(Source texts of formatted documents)
:::
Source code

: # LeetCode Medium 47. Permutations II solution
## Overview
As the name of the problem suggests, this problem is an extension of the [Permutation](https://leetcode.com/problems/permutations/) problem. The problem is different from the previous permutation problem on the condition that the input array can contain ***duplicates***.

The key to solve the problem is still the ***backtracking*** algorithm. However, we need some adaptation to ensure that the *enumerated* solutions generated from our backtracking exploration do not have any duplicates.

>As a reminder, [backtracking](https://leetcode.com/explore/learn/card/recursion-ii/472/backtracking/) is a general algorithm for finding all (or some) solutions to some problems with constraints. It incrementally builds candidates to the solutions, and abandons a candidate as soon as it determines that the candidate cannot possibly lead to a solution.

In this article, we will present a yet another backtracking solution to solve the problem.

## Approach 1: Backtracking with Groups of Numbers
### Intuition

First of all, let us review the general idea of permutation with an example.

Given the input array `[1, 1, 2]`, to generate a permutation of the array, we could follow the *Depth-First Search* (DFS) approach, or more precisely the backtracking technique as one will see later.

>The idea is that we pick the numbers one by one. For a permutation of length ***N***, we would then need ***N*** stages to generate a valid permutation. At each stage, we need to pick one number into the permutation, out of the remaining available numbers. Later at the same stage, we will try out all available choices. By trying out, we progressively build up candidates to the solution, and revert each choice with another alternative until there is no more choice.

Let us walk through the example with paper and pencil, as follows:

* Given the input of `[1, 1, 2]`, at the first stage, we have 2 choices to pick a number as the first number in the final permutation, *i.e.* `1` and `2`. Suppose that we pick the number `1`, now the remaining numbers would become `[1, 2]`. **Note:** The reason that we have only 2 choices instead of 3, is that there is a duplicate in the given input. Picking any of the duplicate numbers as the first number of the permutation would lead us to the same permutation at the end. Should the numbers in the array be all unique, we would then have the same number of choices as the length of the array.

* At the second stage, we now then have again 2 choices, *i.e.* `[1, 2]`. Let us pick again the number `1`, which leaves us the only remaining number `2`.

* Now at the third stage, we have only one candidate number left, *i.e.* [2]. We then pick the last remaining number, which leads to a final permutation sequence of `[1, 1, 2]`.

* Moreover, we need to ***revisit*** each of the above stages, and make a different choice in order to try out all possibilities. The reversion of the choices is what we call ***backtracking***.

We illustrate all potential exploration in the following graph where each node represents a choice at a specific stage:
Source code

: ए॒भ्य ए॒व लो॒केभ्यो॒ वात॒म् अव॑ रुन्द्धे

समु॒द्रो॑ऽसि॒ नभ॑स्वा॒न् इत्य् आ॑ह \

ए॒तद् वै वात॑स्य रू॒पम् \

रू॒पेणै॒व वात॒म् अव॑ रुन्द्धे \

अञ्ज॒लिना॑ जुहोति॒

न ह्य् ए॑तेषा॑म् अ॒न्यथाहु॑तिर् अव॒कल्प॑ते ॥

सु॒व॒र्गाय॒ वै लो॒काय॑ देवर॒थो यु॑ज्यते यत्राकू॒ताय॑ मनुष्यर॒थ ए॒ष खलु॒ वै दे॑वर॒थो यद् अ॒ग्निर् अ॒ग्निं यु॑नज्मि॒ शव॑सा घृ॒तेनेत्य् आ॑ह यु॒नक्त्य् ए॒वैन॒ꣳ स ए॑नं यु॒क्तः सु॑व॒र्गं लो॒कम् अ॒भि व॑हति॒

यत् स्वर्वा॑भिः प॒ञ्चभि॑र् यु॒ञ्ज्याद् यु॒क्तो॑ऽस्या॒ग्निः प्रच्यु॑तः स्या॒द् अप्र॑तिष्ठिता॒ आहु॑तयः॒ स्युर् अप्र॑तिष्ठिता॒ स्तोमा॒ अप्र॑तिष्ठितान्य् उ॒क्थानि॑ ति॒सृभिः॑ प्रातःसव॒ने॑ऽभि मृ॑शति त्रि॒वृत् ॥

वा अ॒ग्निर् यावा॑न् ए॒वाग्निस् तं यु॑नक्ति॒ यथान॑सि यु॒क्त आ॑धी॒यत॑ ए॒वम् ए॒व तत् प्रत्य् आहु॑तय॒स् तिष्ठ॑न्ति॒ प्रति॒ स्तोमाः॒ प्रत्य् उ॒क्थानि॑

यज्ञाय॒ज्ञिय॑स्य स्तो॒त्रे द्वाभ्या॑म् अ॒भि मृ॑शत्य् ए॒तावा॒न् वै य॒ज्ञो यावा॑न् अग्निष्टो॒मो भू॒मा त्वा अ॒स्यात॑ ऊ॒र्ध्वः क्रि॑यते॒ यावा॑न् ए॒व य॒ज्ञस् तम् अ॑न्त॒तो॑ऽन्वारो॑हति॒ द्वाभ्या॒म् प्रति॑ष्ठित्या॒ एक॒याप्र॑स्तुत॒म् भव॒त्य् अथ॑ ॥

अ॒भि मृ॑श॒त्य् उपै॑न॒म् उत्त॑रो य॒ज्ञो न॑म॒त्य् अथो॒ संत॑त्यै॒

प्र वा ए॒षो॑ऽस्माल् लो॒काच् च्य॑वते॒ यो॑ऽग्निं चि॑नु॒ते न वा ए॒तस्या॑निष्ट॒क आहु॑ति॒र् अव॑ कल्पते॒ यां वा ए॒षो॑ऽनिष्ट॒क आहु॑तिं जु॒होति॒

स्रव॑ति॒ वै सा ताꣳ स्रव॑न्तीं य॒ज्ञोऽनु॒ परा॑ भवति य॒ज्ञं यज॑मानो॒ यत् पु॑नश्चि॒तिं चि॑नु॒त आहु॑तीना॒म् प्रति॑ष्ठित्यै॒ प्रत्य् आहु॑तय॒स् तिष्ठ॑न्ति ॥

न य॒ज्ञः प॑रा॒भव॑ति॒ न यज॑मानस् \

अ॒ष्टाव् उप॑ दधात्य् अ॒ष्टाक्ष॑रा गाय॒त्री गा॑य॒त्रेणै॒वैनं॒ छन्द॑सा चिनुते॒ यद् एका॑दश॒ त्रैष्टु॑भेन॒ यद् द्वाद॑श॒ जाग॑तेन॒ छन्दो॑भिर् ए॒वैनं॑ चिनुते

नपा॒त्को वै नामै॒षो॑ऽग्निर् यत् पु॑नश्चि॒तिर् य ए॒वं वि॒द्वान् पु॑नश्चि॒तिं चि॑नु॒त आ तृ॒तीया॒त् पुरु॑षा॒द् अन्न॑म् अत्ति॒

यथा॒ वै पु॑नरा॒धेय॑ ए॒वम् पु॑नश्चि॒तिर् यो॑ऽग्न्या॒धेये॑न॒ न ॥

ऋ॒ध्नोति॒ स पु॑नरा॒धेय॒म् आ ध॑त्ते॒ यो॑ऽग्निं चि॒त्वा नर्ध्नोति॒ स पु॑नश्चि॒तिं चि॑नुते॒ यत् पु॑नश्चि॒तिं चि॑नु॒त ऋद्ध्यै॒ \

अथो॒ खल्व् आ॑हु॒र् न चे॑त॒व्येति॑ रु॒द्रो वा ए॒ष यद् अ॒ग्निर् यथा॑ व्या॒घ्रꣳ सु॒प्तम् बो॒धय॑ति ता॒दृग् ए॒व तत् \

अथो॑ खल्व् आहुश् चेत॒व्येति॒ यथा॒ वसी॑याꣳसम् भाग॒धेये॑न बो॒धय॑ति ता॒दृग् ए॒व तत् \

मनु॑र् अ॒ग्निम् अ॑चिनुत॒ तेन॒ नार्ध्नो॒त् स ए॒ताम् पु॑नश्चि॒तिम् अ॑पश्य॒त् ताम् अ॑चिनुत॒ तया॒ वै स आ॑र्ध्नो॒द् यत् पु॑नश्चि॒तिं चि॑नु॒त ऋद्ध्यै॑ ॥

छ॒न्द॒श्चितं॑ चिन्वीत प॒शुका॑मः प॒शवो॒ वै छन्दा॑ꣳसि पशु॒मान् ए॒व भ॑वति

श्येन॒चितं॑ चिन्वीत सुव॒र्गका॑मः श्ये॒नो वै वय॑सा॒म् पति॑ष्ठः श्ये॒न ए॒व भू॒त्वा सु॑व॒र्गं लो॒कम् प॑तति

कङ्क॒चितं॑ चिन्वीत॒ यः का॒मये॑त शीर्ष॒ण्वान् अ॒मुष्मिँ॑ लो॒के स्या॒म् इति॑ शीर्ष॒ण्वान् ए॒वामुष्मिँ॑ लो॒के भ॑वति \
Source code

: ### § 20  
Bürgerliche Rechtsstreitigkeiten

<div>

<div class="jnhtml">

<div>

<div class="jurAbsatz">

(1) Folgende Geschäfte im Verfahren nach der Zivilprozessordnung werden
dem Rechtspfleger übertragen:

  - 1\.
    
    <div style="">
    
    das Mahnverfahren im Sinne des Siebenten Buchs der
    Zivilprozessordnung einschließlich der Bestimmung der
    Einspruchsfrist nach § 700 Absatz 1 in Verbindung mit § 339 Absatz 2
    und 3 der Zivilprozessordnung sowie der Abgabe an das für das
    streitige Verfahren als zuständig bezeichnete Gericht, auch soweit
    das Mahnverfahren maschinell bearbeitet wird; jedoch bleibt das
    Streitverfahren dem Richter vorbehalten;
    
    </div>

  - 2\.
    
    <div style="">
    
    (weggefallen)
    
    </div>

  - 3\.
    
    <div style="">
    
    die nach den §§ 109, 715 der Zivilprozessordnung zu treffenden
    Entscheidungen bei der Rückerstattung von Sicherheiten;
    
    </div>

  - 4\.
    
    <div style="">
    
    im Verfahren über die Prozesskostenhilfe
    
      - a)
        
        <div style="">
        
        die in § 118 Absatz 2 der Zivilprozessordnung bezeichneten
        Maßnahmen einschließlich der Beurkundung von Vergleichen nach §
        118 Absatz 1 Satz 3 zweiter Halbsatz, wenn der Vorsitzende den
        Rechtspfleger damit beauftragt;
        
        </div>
:::
### Assignment
Among the lines above, find those containing the word "from" and copy each.

### Your response
As the name of the problem suggests, this problem is an extension of the [Permutation](https://leetcode.com/problems/permutations/) problem. The problem is different from the previous permutation problem on the condition that the input array can contain ***duplicates***.
The key to solve the problem is still the ***backtracking*** algorithm. However, we need some adaptation to ensure that the *enumerated* solutions generated from our backtracking exploration do not have any duplicates.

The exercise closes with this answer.